25-year-old finds friendship in the face of breast cancer

SACRAMENTO, Calif.  -- Imagine this, you're 25 years old, you just finished college and are starting your new career.

Then the unthinkable happens -- you find a lump and learn it's breast cancer. That's what happened to one California woman.

May Villa wasn't expecting a cancer diagnosis in March. After all, she's only 25 years old. It's not a problem most women her age have to face.

"I didn't even have any idea this was happening," Villa said. "No ... no symptoms. Nothing like that."

During a self exam Villa found what felt like a muscle knot. She had just started her career as a nurse and knew it was a symptom she shouldn't ignore.

"Three days later, they told me that I had Stage 2 metastatic breast cancer, and it had spread from my right breast tissue into my lymph nodes already by then," Villa said.

Treatment started immediately and it was at the hospital where she met Marcie Ellis.

Ellis is the head of supportive oncology at the UC Davis Comprehensive Cancer Center.
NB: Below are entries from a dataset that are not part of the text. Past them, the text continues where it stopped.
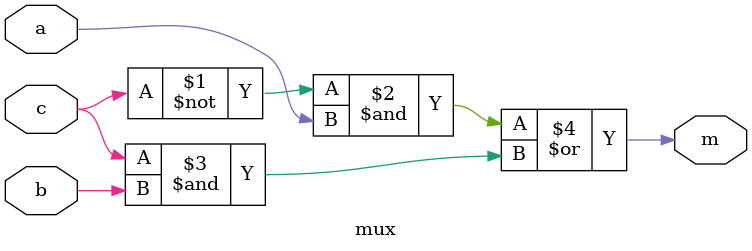
<source format=v>
module mux(a, b, c, m);
	input a, b, c;
	output m;
	assign m = (~c & a) | (c & b);
endmodule
</source>
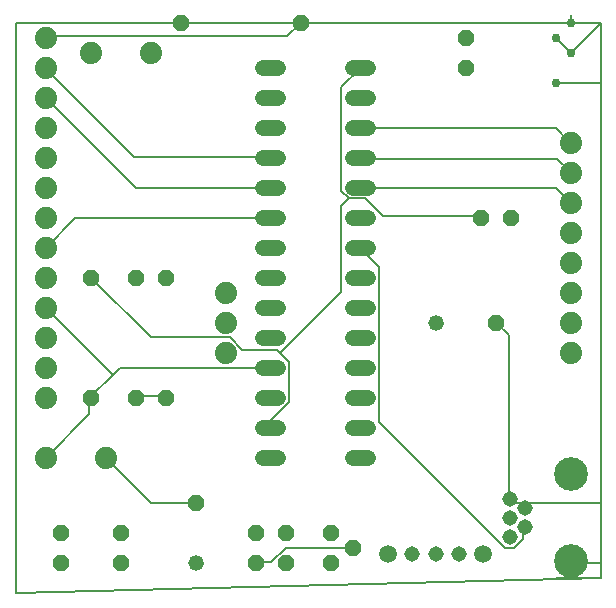
<source format=gbr>
G04 EAGLE Gerber X2 export*
%TF.Part,Single*%
%TF.FileFunction,Copper,L2,Bot,Mixed*%
%TF.FilePolarity,Positive*%
%TF.GenerationSoftware,Autodesk,EAGLE,8.6.0*%
%TF.CreationDate,2018-04-17T04:18:31Z*%
G75*
%MOMM*%
%FSLAX34Y34*%
%LPD*%
%AMOC8*
5,1,8,0,0,1.08239X$1,22.5*%
G01*
%ADD10P,1.429621X8X292.500000*%
%ADD11P,1.429621X8X22.500000*%
%ADD12P,1.429621X8X112.500000*%
%ADD13C,1.320800*%
%ADD14C,1.308000*%
%ADD15C,2.850000*%
%ADD16C,1.879600*%
%ADD17P,1.429621X8X202.500000*%
%ADD18C,1.320800*%
%ADD19C,1.508000*%
%ADD20C,0.152400*%
%ADD21C,0.756400*%


D10*
X381000Y469900D03*
X381000Y444500D03*
D11*
X393700Y317500D03*
X419100Y317500D03*
D12*
X203200Y25400D03*
X203200Y50800D03*
X228600Y25400D03*
X228600Y50800D03*
D13*
X355600Y228600D03*
D11*
X406400Y228600D03*
D13*
X152400Y25400D03*
D12*
X152400Y76200D03*
D14*
X418900Y47500D03*
X418900Y63500D03*
X418900Y79500D03*
X430900Y55500D03*
X430900Y71500D03*
D15*
X469900Y100000D03*
X469900Y27000D03*
D16*
X469900Y203200D03*
X469900Y228600D03*
X469900Y254000D03*
X469900Y279400D03*
X469900Y304800D03*
X469900Y330200D03*
X469900Y355600D03*
X469900Y381000D03*
X25400Y165100D03*
X25400Y190500D03*
X25400Y215900D03*
X25400Y241300D03*
X25400Y266700D03*
X25400Y292100D03*
X25400Y317500D03*
X25400Y342900D03*
D12*
X88900Y25400D03*
X88900Y50800D03*
X38100Y25400D03*
X38100Y50800D03*
X127000Y165100D03*
X127000Y266700D03*
X101600Y165100D03*
X101600Y266700D03*
D17*
X241300Y482600D03*
X139700Y482600D03*
D10*
X63500Y266700D03*
X63500Y165100D03*
D18*
X209296Y444500D02*
X222504Y444500D01*
X222504Y419100D02*
X209296Y419100D01*
X209296Y393700D02*
X222504Y393700D01*
X222504Y368300D02*
X209296Y368300D01*
X209296Y342900D02*
X222504Y342900D01*
X222504Y317500D02*
X209296Y317500D01*
X209296Y292100D02*
X222504Y292100D01*
X222504Y266700D02*
X209296Y266700D01*
X209296Y241300D02*
X222504Y241300D01*
X222504Y215900D02*
X209296Y215900D01*
X209296Y190500D02*
X222504Y190500D01*
X222504Y165100D02*
X209296Y165100D01*
X209296Y139700D02*
X222504Y139700D01*
X222504Y114300D02*
X209296Y114300D01*
X285496Y114300D02*
X298704Y114300D01*
X298704Y139700D02*
X285496Y139700D01*
X285496Y165100D02*
X298704Y165100D01*
X298704Y190500D02*
X285496Y190500D01*
X285496Y215900D02*
X298704Y215900D01*
X298704Y241300D02*
X285496Y241300D01*
X285496Y266700D02*
X298704Y266700D01*
X298704Y292100D02*
X285496Y292100D01*
X285496Y317500D02*
X298704Y317500D01*
X298704Y342900D02*
X285496Y342900D01*
X285496Y368300D02*
X298704Y368300D01*
X298704Y393700D02*
X285496Y393700D01*
X285496Y419100D02*
X298704Y419100D01*
X298704Y444500D02*
X285496Y444500D01*
D19*
X315600Y32700D03*
D14*
X335600Y32700D03*
X355600Y32700D03*
X375600Y32700D03*
D19*
X395600Y32700D03*
D10*
X266700Y25400D03*
X285750Y38100D03*
X266700Y50800D03*
D16*
X63500Y457200D03*
X114300Y457200D03*
X25400Y114300D03*
X76200Y114300D03*
X25400Y368300D03*
X25400Y393700D03*
X25400Y419100D03*
X25400Y444500D03*
X25400Y469900D03*
X177800Y254000D03*
X177800Y228600D03*
X177800Y203200D03*
D20*
X0Y0D02*
X0Y482600D01*
X0Y0D02*
X495300Y12700D01*
X495300Y76200D02*
X495300Y431800D01*
X495300Y482600D01*
X0Y482600D01*
X102108Y166116D02*
X126492Y166116D01*
X102108Y166116D02*
X101600Y165100D01*
X126492Y166116D02*
X127000Y165100D01*
X114300Y76200D02*
X152400Y76200D01*
X114300Y76200D02*
X76200Y114300D01*
X417576Y80772D02*
X417576Y217932D01*
X406908Y228600D01*
X417576Y80772D02*
X418900Y79500D01*
X406908Y228600D02*
X406400Y228600D01*
X457200Y12700D02*
X495300Y12700D01*
X495300Y25400D01*
X495300Y76200D01*
X419100Y76200D01*
X482600Y25400D02*
X495300Y25400D01*
X495300Y431800D02*
X457200Y431800D01*
D21*
X457200Y431800D03*
X469900Y482600D03*
D20*
X469900Y489078D01*
X495300Y482600D02*
X469900Y457200D01*
D21*
X469900Y457200D03*
D20*
X457200Y469900D01*
D21*
X457200Y469900D03*
D20*
X216408Y25908D02*
X204216Y25908D01*
X216408Y25908D02*
X228600Y38100D01*
X285750Y38100D01*
X204216Y25908D02*
X203200Y25400D01*
X216408Y140208D02*
X216408Y146304D01*
X231648Y161544D01*
X231648Y195072D01*
X224028Y202692D02*
X220980Y205740D01*
X224028Y202692D02*
X231648Y195072D01*
X220980Y205740D02*
X192024Y205740D01*
X181356Y216408D01*
X114300Y216408D01*
X64008Y266700D01*
X215900Y139700D02*
X216408Y140208D01*
X64008Y266700D02*
X63500Y266700D01*
X310896Y318516D02*
X393192Y318516D01*
X310896Y318516D02*
X295656Y333756D01*
X281940Y333756D01*
X275844Y339852D01*
X275844Y428244D01*
X292100Y444500D01*
X393192Y318516D02*
X393700Y317500D01*
X230124Y470916D02*
X25908Y470916D01*
X230124Y470916D02*
X240792Y481584D01*
X25908Y470916D02*
X25400Y469900D01*
X240792Y481584D02*
X241300Y482600D01*
X275844Y254508D02*
X224028Y202692D01*
X275844Y254508D02*
X275844Y327660D01*
X281940Y333756D01*
X214884Y368808D02*
X100584Y368808D01*
X25908Y443484D01*
X214884Y368808D02*
X215900Y368300D01*
X25908Y443484D02*
X25400Y444500D01*
X102108Y342900D02*
X215900Y342900D01*
X102108Y342900D02*
X25908Y419100D01*
X25400Y419100D01*
X50292Y316992D02*
X214884Y316992D01*
X50292Y316992D02*
X25400Y292100D01*
X214884Y316992D02*
X215900Y317500D01*
X62484Y164592D02*
X62484Y150876D01*
X25908Y114300D01*
X62484Y164592D02*
X63500Y165100D01*
X25908Y114300D02*
X25400Y114300D01*
X88392Y190500D02*
X215900Y190500D01*
X82296Y184404D02*
X64008Y166116D01*
X82296Y184404D02*
X88392Y190500D01*
X64008Y166116D02*
X63500Y165100D01*
X82296Y184404D02*
X25400Y241300D01*
X429768Y54864D02*
X429768Y45720D01*
X422148Y38100D01*
X414528Y38100D01*
X307848Y144780D01*
X307848Y275844D01*
X292608Y291084D01*
X429768Y54864D02*
X430900Y55500D01*
X292608Y291084D02*
X292100Y292100D01*
X292100Y342900D02*
X457200Y342900D01*
X469900Y330200D01*
X458724Y367284D02*
X292608Y367284D01*
X458724Y367284D02*
X469392Y356616D01*
X292608Y367284D02*
X292100Y368300D01*
X469392Y356616D02*
X469900Y355600D01*
X457200Y393192D02*
X292608Y393192D01*
X457200Y393192D02*
X469392Y381000D01*
X292608Y393192D02*
X292100Y393700D01*
X469392Y381000D02*
X469900Y381000D01*
M02*

</source>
She specifically works with younger cancer patients, guiding them through it all, from side effects of treatment to health insurance questions and even fears of infertility.

"They often feel very isolated," Ellis said. "Their friends don't understand what they're going through."

For a friendship that seems so normal, Ellis and Villa's is rooted in a diagnosis that is anything but ordinary.

"I have no friends with breast cancer, let alone friends my age in general who have breast cancer," Villa said.

For Villa, Ellis became that person.

"It's really important for every cancer patient to have somebody they can talk to that isn't as invested in their life," Ellis said.

"Somebody they can talk to when they have a bad day, somebody they can be brutally honest with."

She became a friend, someone who could help her get her makeup done before a TV interview.

"It does seem like a little thing, but to feel pretty and to have eyebrows again," Ellis said.

"Looks so good. I feel so good," Villa said.

Their friendship proves there can be good in anything, even cancer.

"You've made my journey so much easier," Villa told Ellis. "You've really made it that much easier for me."

Villa is also helping Ellis in her effort to reach out to other young cancer patients, so they know they're not alone and there are resources out there especially for them.